Isabella Linton

Spoilt innocence

At first, Isabella seems weak and spoiled. Her upbringing protects her from any true understanding of evil and she is always in the shadow of Catherine’s stronger personality, to which she is a foil. In Chapter 10, having attained physical maturity, she is described as:

a charming young lady of eighteen; infantile in manners, though possessed of keen wit, keen feelings, and a keen temper, too, if irritated.

Isabella has a mixture of characteristics and could have developed in a number of ways. She has the strength of spirit to defy her brother and his wife, and later to escape from the brutality of her husband, yet her very choices spring from a position of weakness and limited perception.

The desire for status

For example, part of Isabella’s desire to win the attentions of Heathcliff is because she perceives that she has little alternative chance of marriage. She wants the authority that she sees her sister-in-law exercise as mistress of the household, rather than being just a dependant female. At the same time, it also appeals to her ego that she too can command the attentions of a man just as effectively (or so she believes) as the passionate Catherine has been able to.
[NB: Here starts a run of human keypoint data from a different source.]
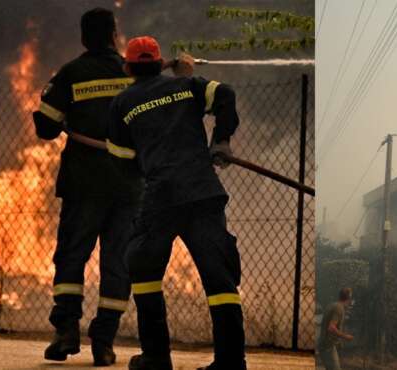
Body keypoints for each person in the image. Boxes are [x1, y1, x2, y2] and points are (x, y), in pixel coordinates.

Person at [106, 36, 245, 370]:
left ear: (128, 68)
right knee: (219, 278)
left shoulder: (123, 103)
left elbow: (120, 157)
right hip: (201, 192)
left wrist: (144, 166)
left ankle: (155, 357)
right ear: (159, 63)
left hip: (160, 197)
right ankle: (230, 363)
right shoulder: (187, 86)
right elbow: (225, 95)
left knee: (143, 268)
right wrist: (221, 141)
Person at [32, 8, 143, 366]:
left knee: (71, 256)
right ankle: (104, 341)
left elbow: (46, 127)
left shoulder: (72, 74)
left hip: (84, 185)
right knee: (118, 264)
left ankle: (66, 330)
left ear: (83, 38)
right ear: (114, 35)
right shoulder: (132, 73)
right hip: (128, 187)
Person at [318, 288, 354, 370]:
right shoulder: (339, 308)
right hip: (328, 347)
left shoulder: (333, 305)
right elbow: (331, 328)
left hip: (326, 345)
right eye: (351, 298)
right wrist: (346, 336)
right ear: (348, 298)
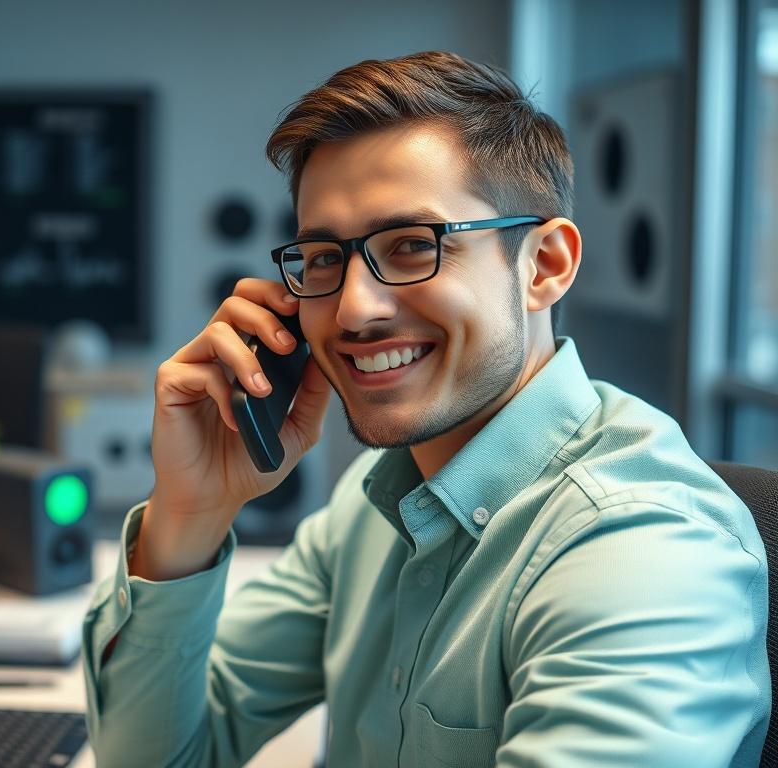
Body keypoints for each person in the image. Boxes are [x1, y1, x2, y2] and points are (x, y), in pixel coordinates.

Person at [81, 51, 770, 767]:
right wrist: (189, 515)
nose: (353, 309)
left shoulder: (641, 555)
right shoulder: (373, 503)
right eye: (323, 258)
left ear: (544, 267)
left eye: (412, 245)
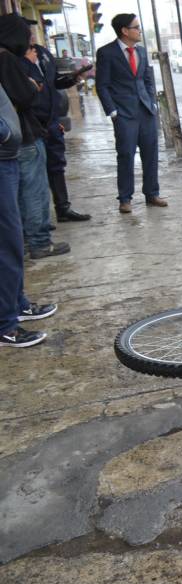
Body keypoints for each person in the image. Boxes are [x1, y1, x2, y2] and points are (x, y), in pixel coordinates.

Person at [0, 13, 70, 259]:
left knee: (24, 191)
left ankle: (31, 239)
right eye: (27, 34)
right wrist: (31, 83)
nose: (30, 40)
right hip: (23, 136)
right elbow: (24, 94)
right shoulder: (7, 59)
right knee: (33, 190)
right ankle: (39, 242)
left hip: (20, 135)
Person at [0, 68, 57, 348]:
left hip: (7, 156)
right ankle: (5, 324)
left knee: (12, 241)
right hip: (3, 155)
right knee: (6, 242)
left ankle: (15, 304)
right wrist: (4, 132)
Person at [95, 13, 166, 213]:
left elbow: (147, 79)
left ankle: (152, 194)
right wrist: (113, 112)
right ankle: (125, 198)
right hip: (124, 114)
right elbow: (102, 86)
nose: (139, 30)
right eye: (136, 27)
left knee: (151, 154)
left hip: (146, 111)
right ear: (125, 31)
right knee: (126, 155)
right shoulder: (106, 53)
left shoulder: (141, 51)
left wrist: (152, 103)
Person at [21, 25, 91, 224]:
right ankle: (36, 222)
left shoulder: (42, 53)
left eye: (33, 32)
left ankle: (63, 208)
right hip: (31, 123)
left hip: (51, 121)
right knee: (33, 173)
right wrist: (28, 63)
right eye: (28, 32)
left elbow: (54, 83)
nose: (32, 35)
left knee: (56, 165)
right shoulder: (14, 58)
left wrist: (73, 78)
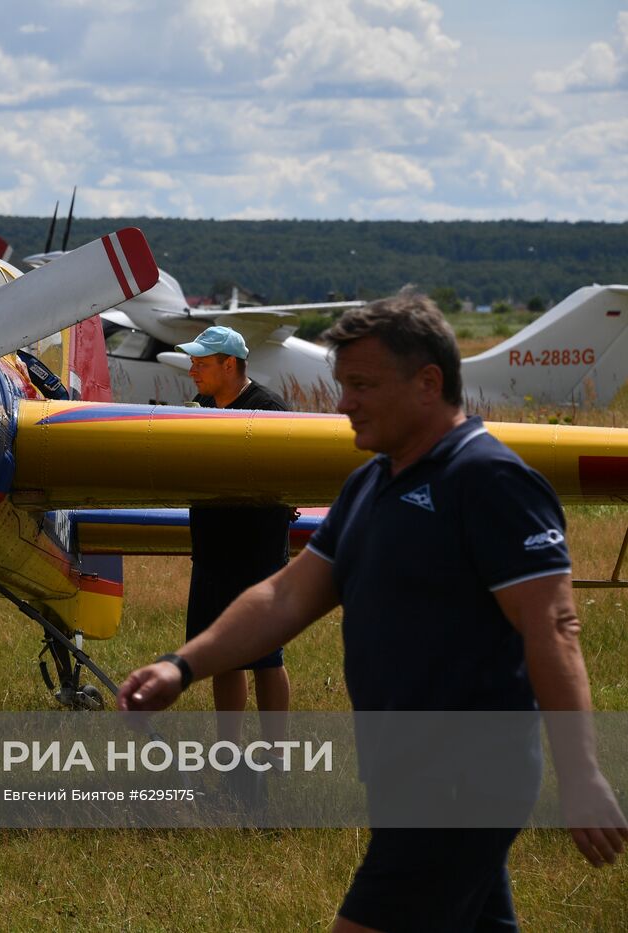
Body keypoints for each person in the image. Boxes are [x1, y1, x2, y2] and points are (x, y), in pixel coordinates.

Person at [120, 293, 626, 931]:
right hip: (399, 772)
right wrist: (181, 666)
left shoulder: (491, 482)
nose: (343, 403)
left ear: (427, 384)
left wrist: (580, 775)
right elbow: (285, 595)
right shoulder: (371, 484)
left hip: (462, 779)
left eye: (362, 385)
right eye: (342, 384)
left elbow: (553, 628)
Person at [176, 325, 291, 752]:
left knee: (266, 657)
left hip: (256, 557)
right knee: (222, 657)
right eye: (192, 362)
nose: (193, 370)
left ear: (230, 365)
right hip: (211, 551)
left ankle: (276, 753)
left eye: (201, 364)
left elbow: (285, 481)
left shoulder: (270, 410)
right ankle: (230, 749)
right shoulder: (201, 405)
The more Catherine tries to warn her off, of course, the more determined she becomes.

After Isabella’s brutal treatment by Heathcliff, which is far in excess of anything which might (in that era) be considered reasonable control, we sympathise with her more. We see that she has simply become a tool by which Heathcliff can exercise his revenge. Hearing her voice unmediated (in her letter to Nelly) also helps the reader care for her, although, having served Brontë plotting purposes, she subsequently disappears from the text.